Problem to work on - Begin at the line containing "What type of" in the entries below and end at the line containing "Keen lack of"; transcribe that range exactly and nothing outside it.
Top of Available data
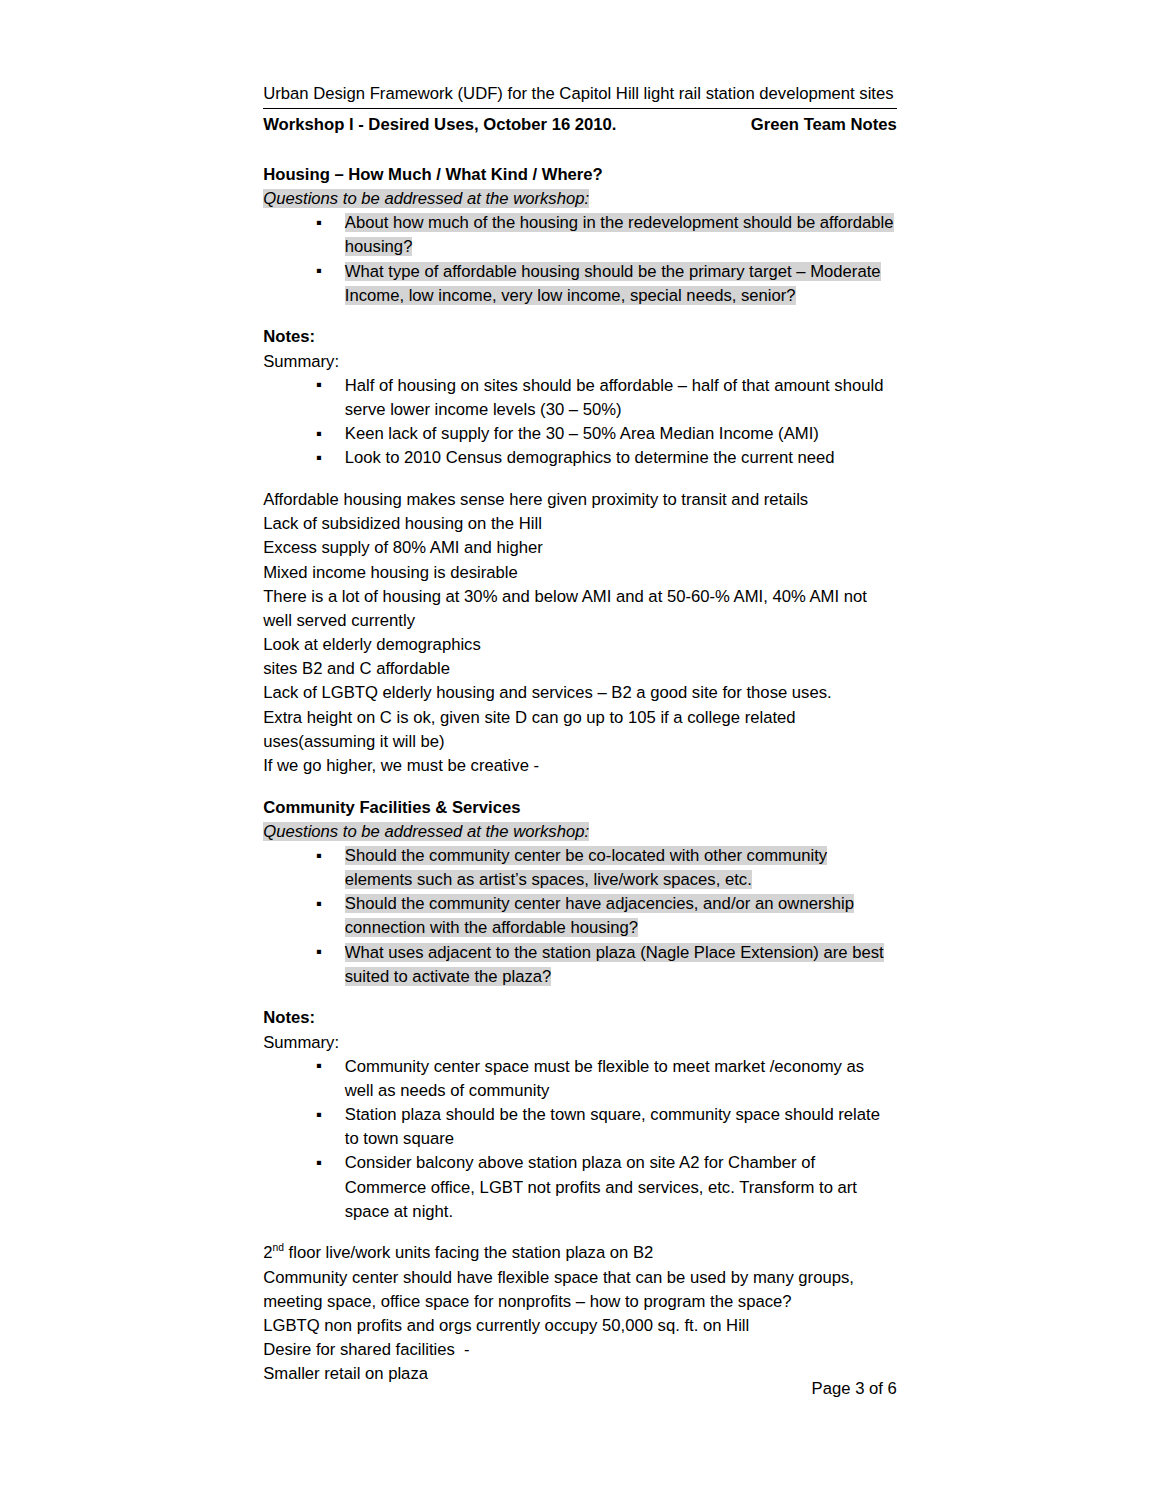Urban Design Framework (UDF) for the Capitol Hill light rail station development sites
Workshop l - Desired Uses, October 16 2010.
Green Team Notes
Housing – How Much / What Kind / Where?
Questions to be addressed at the workshop:
About how much of the housing in the redevelopment should be affordable housing?
What type of affordable housing should be the primary target – Moderate Income, low income, very low income, special needs, senior?
Notes:
Summary:
Half of housing on sites should be affordable – half of that amount should serve lower income levels (30 – 50%)
Keen lack of supply for the 30 – 50% Area Median Income (AMI)
Look to 2010 Census demographics to determine the current need
Affordable housing makes sense here given proximity to transit and retails
Lack of subsidized housing on the Hill
Excess supply of 80% AMI and higher
Mixed income housing is desirable
There is a lot of housing at 30% and below AMI and at 50-60-% AMI, 40% AMI not well served currently
Look at elderly demographics
sites B2 and C affordable
Lack of LGBTQ elderly housing and services – B2 a good site for those uses.
Extra height on C is ok, given site D can go up to 105 if a college related uses(assuming it will be)
If we go higher, we must be creative -
Community Facilities & Services
Questions to be addressed at the workshop:
Should the community center be co-located with other community elements such as artist’s spaces, live/work spaces, etc.
Should the community center have adjacencies, and/or an ownership connection with the affordable housing?
What uses adjacent to the station plaza (Nagle Place Extension) are best suited to activate the plaza?
Notes:
Summary:
Community center space must be flexible to meet market /economy as well as needs of community
Station plaza should be the town square, community space should relate to town square
Consider balcony above station plaza on site A2 for Chamber of Commerce office, LGBT not profits and services, etc. Transform to art space at night.
2nd floor live/work units facing the station plaza on B2
Community center should have flexible space that can be used by many groups, meeting space, office space for nonprofits – how to program the space?
LGBTQ non profits and orgs currently occupy 50,000 sq. ft. on Hill
Desire for shared facilities -
Smaller retail on plaza
Page 3 of 6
Bottom of Available data
Task answer -
What type of affordable housing should be the primary target – Moderate Income, low income, very low income, special needs, senior?
Notes:
Summary:
Half of housing on sites should be affordable – half of that amount should serve lower income levels (30 – 50%)
Keen lack of supply for the 30 – 50% Area Median Income (AMI)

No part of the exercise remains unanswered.